À ces choix esthétiques, répond une complexité dans la conduite des personnages qu’il appartient à la mise en scène de creuser, en misant sur la difficile coprésence du fils et du père à l’intérieur d’un même cadre filmique fixe. La scène du dîner amorce cette difficulté sous le regard de la mère et de la fratrie, comme pour mieux rendre compte du manque de communication qui irrigue la situation. Car les rares dialogues sont reproches, hostilité et rejet. En champs-contrechamps, la caméra alterne les points de vue qui subissent plus qu’ils ne suscitent l’incompréhension. Ce qui donne un aspect amorti à la narration, que la cinéaste s’efforce de compenser en faisant monter la tension au moment où le père, après avoir dénoncé son fils aux flics, apprend que le bébé que celui-ci attend avec Reem n’est pas le sien. Tout bascule alors avec la volte-face du père, quand il s’empresse de retrouver son fils avant l’arrivée des flics.
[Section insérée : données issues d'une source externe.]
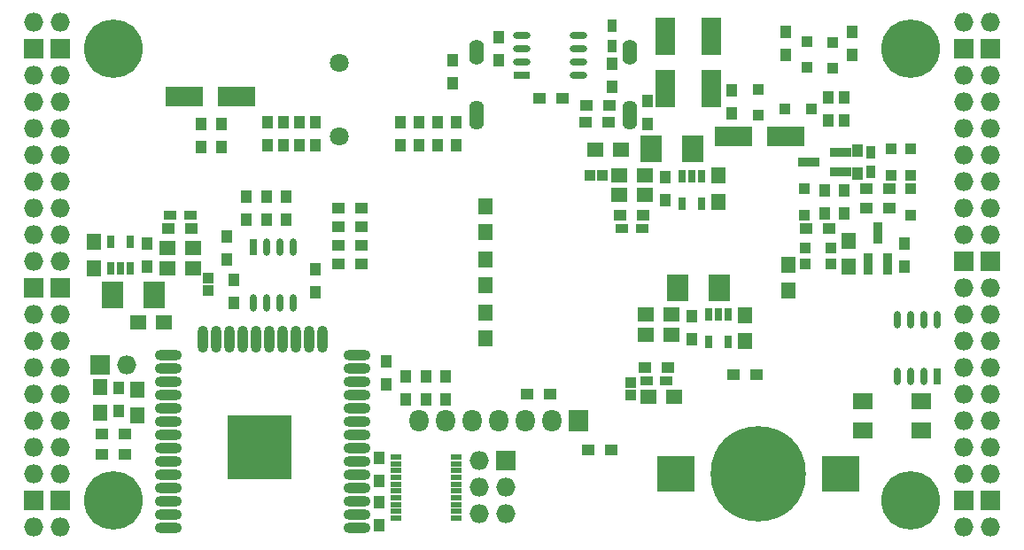
<source format=gbs>
G04 #@! TF.FileFunction,Soldermask,Bot*
%FSLAX46Y46*%
G04 Gerber Fmt 4.6, Leading zero omitted, Abs format (unit mm)*
G04 Created by KiCad (PCBNEW 4.0.7+dfsg1-1) date Sun Dec 10 11:28:19 2017*
%MOMM*%
%LPD*%
G01*
G04 APERTURE LIST*
%ADD10C,0.100000*%
%ADD11O,1.827200X1.827200*%
%ADD12R,1.827200X1.827200*%
%ADD13R,1.000000X1.300000*%
%ADD14R,1.100000X1.100000*%
%ADD15R,1.900000X3.600000*%
%ADD16R,2.100000X2.600000*%
%ADD17R,0.800000X1.300000*%
%ADD18R,1.350000X1.600000*%
%ADD19R,1.600000X1.350000*%
%ADD20R,0.900000X2.000000*%
%ADD21R,2.000000X0.900000*%
%ADD22R,1.300000X0.850000*%
%ADD23R,0.850000X1.300000*%
%ADD24R,1.300000X1.000000*%
%ADD25C,5.600000*%
%ADD26R,1.100000X0.500000*%
%ADD27R,1.827200X2.132000*%
%ADD28O,1.827200X2.132000*%
%ADD29R,3.600000X1.900000*%
%ADD30R,3.600000X3.400000*%
%ADD31C,9.100000*%
%ADD32C,1.800000*%
%ADD33O,1.400000X2.800000*%
%ADD34O,1.400000X2.400000*%
%ADD35R,0.700000X1.650000*%
%ADD36O,0.700000X1.650000*%
%ADD37R,1.650000X0.700000*%
%ADD38O,1.650000X0.700000*%
%ADD39O,2.600000X1.000000*%
%ADD40O,1.000000X2.600000*%
%ADD41R,6.100000X6.100000*%
%ADD42R,1.900000X1.500000*%
G04 APERTURE END LIST*
D10*
D11*
X97910000Y-62690000D03*
X95370000Y-62690000D03*
D12*
X97910000Y-65230000D03*
X95370000Y-65230000D03*
D11*
X97910000Y-67770000D03*
X95370000Y-67770000D03*
X97910000Y-70310000D03*
X95370000Y-70310000D03*
X97910000Y-72850000D03*
X95370000Y-72850000D03*
X97910000Y-75390000D03*
X95370000Y-75390000D03*
X97910000Y-77930000D03*
X95370000Y-77930000D03*
X97910000Y-80470000D03*
X95370000Y-80470000D03*
X97910000Y-83010000D03*
X95370000Y-83010000D03*
X97910000Y-85550000D03*
X95370000Y-85550000D03*
D12*
X97910000Y-88090000D03*
X95370000Y-88090000D03*
D11*
X97910000Y-90630000D03*
X95370000Y-90630000D03*
X97910000Y-93170000D03*
X95370000Y-93170000D03*
X97910000Y-95710000D03*
X95370000Y-95710000D03*
X97910000Y-98250000D03*
X95370000Y-98250000D03*
X97910000Y-100790000D03*
X95370000Y-100790000D03*
X97910000Y-103330000D03*
X95370000Y-103330000D03*
X97910000Y-105870000D03*
X95370000Y-105870000D03*
D12*
X97910000Y-108410000D03*
X95370000Y-108410000D03*
D11*
X97910000Y-110950000D03*
X95370000Y-110950000D03*
D13*
X103498000Y-99858000D03*
X103498000Y-97658000D03*
D14*
X152393000Y-97142000D03*
X152393000Y-98342000D03*
D15*
X155695000Y-69000000D03*
X155695000Y-64000000D03*
D13*
X154044000Y-72426000D03*
X154044000Y-70226000D03*
D16*
X160870000Y-88090000D03*
X156870000Y-88090000D03*
D17*
X159825000Y-90600000D03*
X160775000Y-90600000D03*
X161725000Y-90600000D03*
X161725000Y-93200000D03*
X159825000Y-93200000D03*
D16*
X102895000Y-88725000D03*
X106895000Y-88725000D03*
D17*
X104575000Y-86215000D03*
X103625000Y-86215000D03*
X102675000Y-86215000D03*
X102675000Y-83615000D03*
X104575000Y-83615000D03*
D16*
X158330000Y-74755000D03*
X154330000Y-74755000D03*
D17*
X157285000Y-77392000D03*
X158235000Y-77392000D03*
X159185000Y-77392000D03*
X159185000Y-79992000D03*
X157285000Y-79992000D03*
D18*
X101085000Y-83665000D03*
X101085000Y-86165000D03*
D19*
X153810000Y-90630000D03*
X156310000Y-90630000D03*
X153810000Y-92535000D03*
X156310000Y-92535000D03*
D18*
X163315000Y-93150000D03*
X163315000Y-90650000D03*
D19*
X151270000Y-79200000D03*
X153770000Y-79200000D03*
X151270000Y-77295000D03*
X153770000Y-77295000D03*
D18*
X160775000Y-79815000D03*
X160775000Y-77315000D03*
D19*
X110590000Y-84280000D03*
X108090000Y-84280000D03*
X110590000Y-86185000D03*
X108090000Y-86185000D03*
D18*
X173221000Y-86038000D03*
X173221000Y-83538000D03*
D20*
X176965000Y-85780000D03*
X175065000Y-85780000D03*
X176015000Y-82780000D03*
D21*
X172435000Y-75075000D03*
X172435000Y-76975000D03*
X169435000Y-76025000D03*
D22*
X153910000Y-96910000D03*
X155810000Y-96910000D03*
X151570000Y-82375000D03*
X153470000Y-82375000D03*
X110290000Y-81105000D03*
X108390000Y-81105000D03*
D23*
X175380000Y-75075000D03*
X175380000Y-76975000D03*
D24*
X169200000Y-82375000D03*
X171400000Y-82375000D03*
D13*
X172840000Y-80935000D03*
X172840000Y-78735000D03*
D24*
X177115000Y-80470000D03*
X174915000Y-80470000D03*
D13*
X174110000Y-74925000D03*
X174110000Y-77125000D03*
X178555000Y-83815000D03*
X178555000Y-86015000D03*
X113785000Y-83180000D03*
X113785000Y-85380000D03*
X170935000Y-80935000D03*
X170935000Y-78735000D03*
X128390000Y-108580000D03*
X128390000Y-110780000D03*
D24*
X150572000Y-103584000D03*
X148372000Y-103584000D03*
X177115000Y-78565000D03*
X174915000Y-78565000D03*
X153760000Y-95640000D03*
X155960000Y-95640000D03*
X110440000Y-82375000D03*
X108240000Y-82375000D03*
X151420000Y-81105000D03*
X153620000Y-81105000D03*
D13*
X158235000Y-90800000D03*
X158235000Y-93000000D03*
X106165000Y-86015000D03*
X106165000Y-83815000D03*
X155695000Y-77465000D03*
X155695000Y-79665000D03*
D24*
X126696000Y-85804000D03*
X124496000Y-85804000D03*
X126696000Y-84026000D03*
X124496000Y-84026000D03*
X126696000Y-82248000D03*
X124496000Y-82248000D03*
X126696000Y-80470000D03*
X124496000Y-80470000D03*
D13*
X130422000Y-74458000D03*
X130422000Y-72258000D03*
X132200000Y-74458000D03*
X132200000Y-72258000D03*
X133978000Y-74458000D03*
X133978000Y-72258000D03*
X135756000Y-74458000D03*
X135756000Y-72258000D03*
D23*
X150589600Y-64910000D03*
X150589600Y-63010000D03*
D11*
X184270000Y-110950000D03*
X186810000Y-110950000D03*
D12*
X184270000Y-108410000D03*
X186810000Y-108410000D03*
D11*
X184270000Y-105870000D03*
X186810000Y-105870000D03*
X184270000Y-103330000D03*
X186810000Y-103330000D03*
X184270000Y-100790000D03*
X186810000Y-100790000D03*
X184270000Y-98250000D03*
X186810000Y-98250000D03*
X184270000Y-95710000D03*
X186810000Y-95710000D03*
X184270000Y-93170000D03*
X186810000Y-93170000D03*
X184270000Y-90630000D03*
X186810000Y-90630000D03*
X184270000Y-88090000D03*
X186810000Y-88090000D03*
D12*
X184270000Y-85550000D03*
X186810000Y-85550000D03*
D11*
X184270000Y-83010000D03*
X186810000Y-83010000D03*
X184270000Y-80470000D03*
X186810000Y-80470000D03*
X184270000Y-77930000D03*
X186810000Y-77930000D03*
X184270000Y-75390000D03*
X186810000Y-75390000D03*
X184270000Y-72850000D03*
X186810000Y-72850000D03*
X184270000Y-70310000D03*
X186810000Y-70310000D03*
X184270000Y-67770000D03*
X186810000Y-67770000D03*
D12*
X184270000Y-65230000D03*
X186810000Y-65230000D03*
D11*
X184270000Y-62690000D03*
X186810000Y-62690000D03*
D25*
X102990000Y-108410000D03*
X179190000Y-108410000D03*
X179190000Y-65230000D03*
X102990000Y-65230000D03*
D13*
X162045000Y-71410000D03*
X162045000Y-69210000D03*
X139820000Y-66330000D03*
X139820000Y-64130000D03*
X135375000Y-68532000D03*
X135375000Y-66332000D03*
X150615000Y-68870000D03*
X150615000Y-66670000D03*
D24*
X150275000Y-72215000D03*
X148075000Y-72215000D03*
X150380000Y-70600000D03*
X148180000Y-70600000D03*
D26*
X135735000Y-104215000D03*
X135735000Y-104865000D03*
X135735000Y-105515000D03*
X135735000Y-106165000D03*
X135735000Y-106815000D03*
X135735000Y-107465000D03*
X135735000Y-108115000D03*
X135735000Y-108765000D03*
X135735000Y-109415000D03*
X135735000Y-110065000D03*
X129935000Y-110065000D03*
X129935000Y-109415000D03*
X129935000Y-108765000D03*
X129935000Y-108115000D03*
X129935000Y-107465000D03*
X129935000Y-106815000D03*
X129935000Y-106165000D03*
X129935000Y-105515000D03*
X129935000Y-104865000D03*
X129935000Y-104215000D03*
D13*
X119500000Y-79370000D03*
X119500000Y-81570000D03*
X114480000Y-89500000D03*
X114480000Y-87300000D03*
X129025000Y-97275000D03*
X129025000Y-95075000D03*
X117595000Y-79370000D03*
X117595000Y-81570000D03*
X122280000Y-86300000D03*
X122280000Y-88500000D03*
X115690000Y-79370000D03*
X115690000Y-81570000D03*
D24*
X144730000Y-98250000D03*
X142530000Y-98250000D03*
D13*
X132835000Y-98715000D03*
X132835000Y-96515000D03*
X130930000Y-98715000D03*
X130930000Y-96515000D03*
D24*
X101890000Y-103965000D03*
X104090000Y-103965000D03*
D12*
X101720000Y-95456000D03*
D11*
X104260000Y-95456000D03*
D24*
X104090000Y-102060000D03*
X101890000Y-102060000D03*
D18*
X167506000Y-88324000D03*
X167506000Y-85824000D03*
D24*
X164415000Y-96345000D03*
X162215000Y-96345000D03*
D13*
X167252000Y-65822000D03*
X167252000Y-63622000D03*
D12*
X140455000Y-104600000D03*
D11*
X137915000Y-104600000D03*
X140455000Y-107140000D03*
X137915000Y-107140000D03*
X140455000Y-109680000D03*
X137915000Y-109680000D03*
D18*
X138550000Y-90396000D03*
X138550000Y-92896000D03*
X138550000Y-82736000D03*
X138550000Y-80236000D03*
X138550000Y-85316000D03*
X138550000Y-87816000D03*
X101720000Y-97508000D03*
X101720000Y-100008000D03*
D13*
X113277000Y-74585000D03*
X113277000Y-72385000D03*
X111372000Y-74585000D03*
X111372000Y-72385000D03*
X172840000Y-72045000D03*
X172840000Y-69845000D03*
X171316000Y-72045000D03*
X171316000Y-69845000D03*
D27*
X147440000Y-100790000D03*
D28*
X144900000Y-100790000D03*
X142360000Y-100790000D03*
X139820000Y-100790000D03*
X137280000Y-100790000D03*
X134740000Y-100790000D03*
X132200000Y-100790000D03*
D18*
X105276000Y-100262000D03*
X105276000Y-97762000D03*
D29*
X109761000Y-69802000D03*
X114761000Y-69802000D03*
X167212000Y-73612000D03*
X162212000Y-73612000D03*
D15*
X160140000Y-64000000D03*
X160140000Y-69000000D03*
D19*
X154064000Y-98504000D03*
X156564000Y-98504000D03*
X107796000Y-91392000D03*
X105296000Y-91392000D03*
X151484000Y-74882000D03*
X148984000Y-74882000D03*
D13*
X173602000Y-65822000D03*
X173602000Y-63622000D03*
X134740000Y-96515000D03*
X134740000Y-98715000D03*
D30*
X172485000Y-105870000D03*
X156685000Y-105870000D03*
D31*
X164585000Y-105870000D03*
D14*
X169284000Y-66988000D03*
X169284000Y-64488000D03*
X171697000Y-67081000D03*
X171697000Y-64581000D03*
X169050000Y-84280000D03*
X171550000Y-84280000D03*
X179190000Y-81085000D03*
X179190000Y-78585000D03*
X169030000Y-81085000D03*
X169030000Y-78585000D03*
X171550000Y-85804000D03*
X169050000Y-85804000D03*
X179190000Y-77275000D03*
X179190000Y-74775000D03*
X177285000Y-74775000D03*
X177285000Y-77275000D03*
X167145000Y-70945000D03*
X169645000Y-70945000D03*
X164585000Y-69060000D03*
X164585000Y-71560000D03*
X112007000Y-87109000D03*
X112007000Y-88309000D03*
X149691000Y-77295000D03*
X148491000Y-77295000D03*
D13*
X128390000Y-106546000D03*
X128390000Y-104346000D03*
X117722000Y-74458000D03*
X117722000Y-72258000D03*
X119246000Y-74458000D03*
X119246000Y-72258000D03*
X120770000Y-74458000D03*
X120770000Y-72258000D03*
X122294000Y-74458000D03*
X122294000Y-72258000D03*
D24*
X145880000Y-69900000D03*
X143680000Y-69900000D03*
D32*
X124580000Y-66548000D03*
X124580000Y-73548000D03*
D33*
X152280000Y-71550000D03*
X137680000Y-71550000D03*
D34*
X137680000Y-65500000D03*
X152280000Y-65500000D03*
D35*
X181730000Y-96505000D03*
D36*
X180460000Y-96505000D03*
X179190000Y-96505000D03*
X177920000Y-96505000D03*
X177920000Y-91105000D03*
X179190000Y-91105000D03*
X180460000Y-91105000D03*
X181730000Y-91105000D03*
D37*
X141980000Y-67706500D03*
D38*
X141980000Y-66436500D03*
X141980000Y-65166500D03*
X141980000Y-63896500D03*
X147380000Y-63896500D03*
X147380000Y-65166500D03*
X147380000Y-66436500D03*
X147380000Y-67706500D03*
D35*
X116325000Y-84120000D03*
D36*
X117595000Y-84120000D03*
X118865000Y-84120000D03*
X120135000Y-84120000D03*
X120135000Y-89520000D03*
X118865000Y-89520000D03*
X117595000Y-89520000D03*
X116325000Y-89520000D03*
D39*
X126230000Y-111000000D03*
X126230000Y-109730000D03*
X126230000Y-108460000D03*
X126230000Y-107190000D03*
X126230000Y-105920000D03*
X126230000Y-104650000D03*
X126230000Y-103380000D03*
X126230000Y-102110000D03*
X126230000Y-100840000D03*
X126230000Y-99570000D03*
X126230000Y-98300000D03*
X126230000Y-97030000D03*
X126230000Y-95760000D03*
X126230000Y-94490000D03*
D40*
X122945000Y-93000000D03*
X121675000Y-93000000D03*
X120405000Y-93000000D03*
X119135000Y-93000000D03*
X117865000Y-93000000D03*
X116595000Y-93000000D03*
X115325000Y-93000000D03*
X114055000Y-93000000D03*
X112785000Y-93000000D03*
X111515000Y-93000000D03*
D39*
X108230000Y-94490000D03*
X108230000Y-95760000D03*
X108230000Y-97030000D03*
X108230000Y-98300000D03*
X108230000Y-99570000D03*
X108230000Y-100840000D03*
X108230000Y-102110000D03*
X108230000Y-103380000D03*
X108230000Y-104650000D03*
X108230000Y-105920000D03*
X108230000Y-107190000D03*
X108230000Y-108460000D03*
X108230000Y-109730000D03*
X108230000Y-111000000D03*
D41*
X116930000Y-103300000D03*
D42*
X180212000Y-98882000D03*
X174612000Y-98882000D03*
X174612000Y-101682000D03*
X180212000Y-101682000D03*
M02*

</source>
À la lumière de ce coup de théâtre, que ne laissait pas espérer le postulat de départ, le film aurait pu être percutant s’il nous avait conduits vers cette chute autrement qu’en nous tenant la main.
À défaut de nous tenir en haleine, l’idée n’en est pas moins intéressante. Meryam Joobeur trouve de belles options pour filmer cette histoire de non-dit à la dimension des deux protagonistes. Ce qui suppose le moins de mise en scène stricte possible afin d’offrir aux non-acteurs la possibilité d’un jeu naturel. L’écriture de Brotherhood allie, dans la composition des plans comme dans la conduite scénaristique, un jeu sur le net et le flou et une absence de perspectives rarement contredite. Le film varie également la disposition des gros plans à l’intérieur du cadre quand il y a plusieurs visages. En témoigne le regard poignant dont la caméra portée accompagne séparément la fratrie et le père, dans les deux dernières scènes montées en parallèle. Il fallait pouvoir resserrer les cadres, pour donner toute l’importance au teint des visages roux, aux yeux du père irrités par le vent – à l’intériorité donc, puisque c’est là que se joue le drame.
Bien que la caméra de Meryam Joobeur ait pu ouvrir quelques poches d’air, le résultat paraît inégal. Si, dans ses prémisses, le récit n’a droit qu’au drame, le peu d’aspérité le laisse comme en roue libre. La faiblesse des dialogues sous-vitaminés s’exerçant à son détriment, elle l’oblige en quelque sorte à faire les pieds au mur. On regrette aussi que le dilemme du père entre silence et dénonciation, amour et option de raison, s’expédie sans de vraies précautions. Serait-ce trop demander au scénario, ou attendre ce qu’il n’est pas, mais qui l’aurait rendu un peu plus fouillé ? Ce qu’il y gagne en tension, il le perd alors en souffle et ne parvient pas à sauver l’ensemble d’une application qui touche sans pour autant convaincre. Cela confirme chez Meryam Joobeur un réel désir de cinéma, sincère dans sa facture mais un peu guindé dans l’esprit.
Bravo pour cette excellente analyse critique du court-métrage.
A la décharge de la réalisatrice: son âge. Elle est encore très jeune et vient juste d’entamer l’expérience cinématographique.